“Oculus” is a good, old-fashioned, haunted-mirror movie that gets the job done as a creepy, unsettling horror flick. What’s disappointing about it is that it actually had the potential to be something more than that.
Writer/director Mike Flanagan cranks the atmosphere up to 11 with this story of a brother and sister who return as adults to battle a supernatural force that destroyed their family when they were kids.
We first meet Tim (Brenton Thwaites) as he is being released from a mental institution, deemed fit to reenter society after recovering from an intense childhood trauma.
He is picked up by his sister Kaylie (Karen Gillan, who nerds everywhere will recognize as the good Doctor’s companion from several seasons of “Doctor Who”) who has tracked down and acquired the evil mirror she believes is responsible for turning their parents (Katee Sackhoff and Rory Cochrane) into murderous psychos.
Kaylie’s plan is to return with the mirror to their childhood home, document its supernatural powers with video equipment positioned around the house, and then destroy it.
Flanagan then nimbly begins to intercut Kaylie and Tim’s battle with the mirror with the events that transpired during their childhood (with their younger selves played by Annalise Basso and Garrett Ryan).

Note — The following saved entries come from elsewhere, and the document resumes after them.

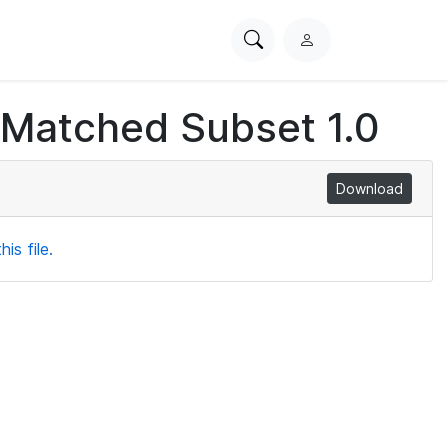
Search
L
PhysioNet
o
g
 Matched Subset 1.0
i
n
Download
is file.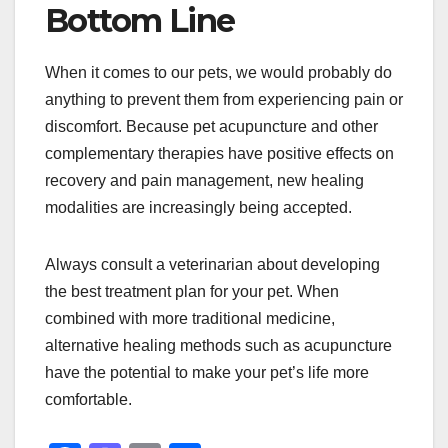
Bottom Line
When it comes to our pets, we would probably do
anything to prevent them from experiencing pain or
discomfort. Because pet acupuncture and other
complementary therapies have positive effects on
recovery and pain management, new healing
modalities are increasingly being accepted.
Always consult a veterinarian about developing
the best treatment plan for your pet. When
combined with more traditional medicine,
alternative healing methods such as acupuncture
have the potential to make your pet’s life more
comfortable.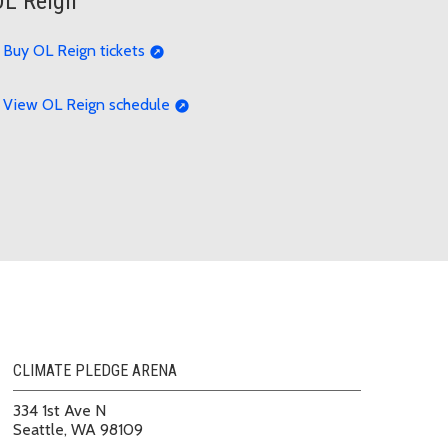
OL Reign
Buy OL Reign tickets
View OL Reign schedule
CLIMATE PLEDGE ARENA
334 1st Ave N
Seattle, WA 98109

“Oculus” opts not for buckets of blood, gore, and “gotcha” scares, and instead goes all-in with heavy amounts of dread, glowing-eyed specters, and disorientation as the boundaries between what’s real and what’s not become increasingly blurred.
There’s some good stuff here and genre fans should be pleased, but “Oculus” left a lot of good cards on the table.

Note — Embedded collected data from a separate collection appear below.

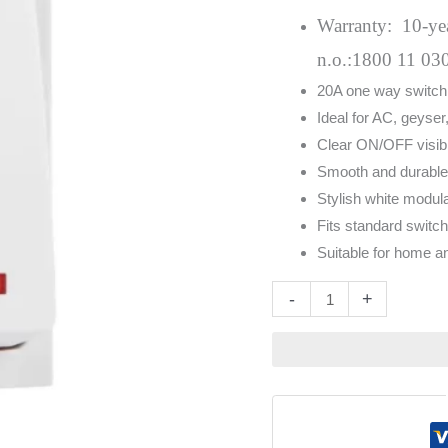
Indicator
Warranty: 10-year
White
n.o.:1800 11 03
quantity
20A one way switch w
Ideal for AC, geyse
Clear ON/OFF visibili
Smooth and durabl
Stylish white modul
Fits standard switch
Suitable for home 
Altern
-
+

Sanity is a big theme that runs through this movie and much of the first half of the film features Tim and Kaylie struggling to figure out if they are survivors of an evil, supernatural force, or the inheritors of a genetic psychosis.

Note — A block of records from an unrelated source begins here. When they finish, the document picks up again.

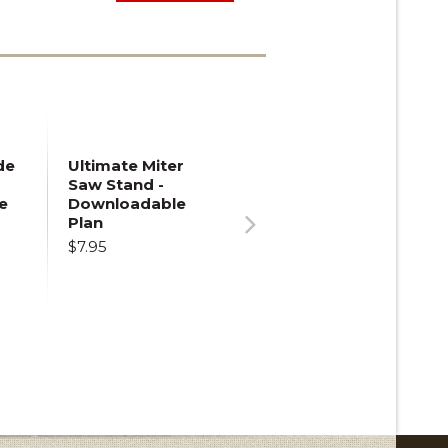
de
Ultimate Miter
Saw Stand -
e
Downloadable
Plan
$7.95
Next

This would have been a much more interesting and unnerving movie had Flanagan allowed this tension to play out until the very end instead of making a full pivot into supernatural horror.
“Oculus” does a good job of playing up the terror of losing your own touch with reality, or watching as a loved one loses theirs. After so successfully setting up this theme and teasing it out it’s almost a letdown to have it all explained away as the fault of an agenda-less bogeyman.
We all go a little crazy sometimes and it’s more unsettling when there are no haunted mirrors around to blame at all.
“Oculus” is rated R for terror, violence, some disturbing images, and brief language.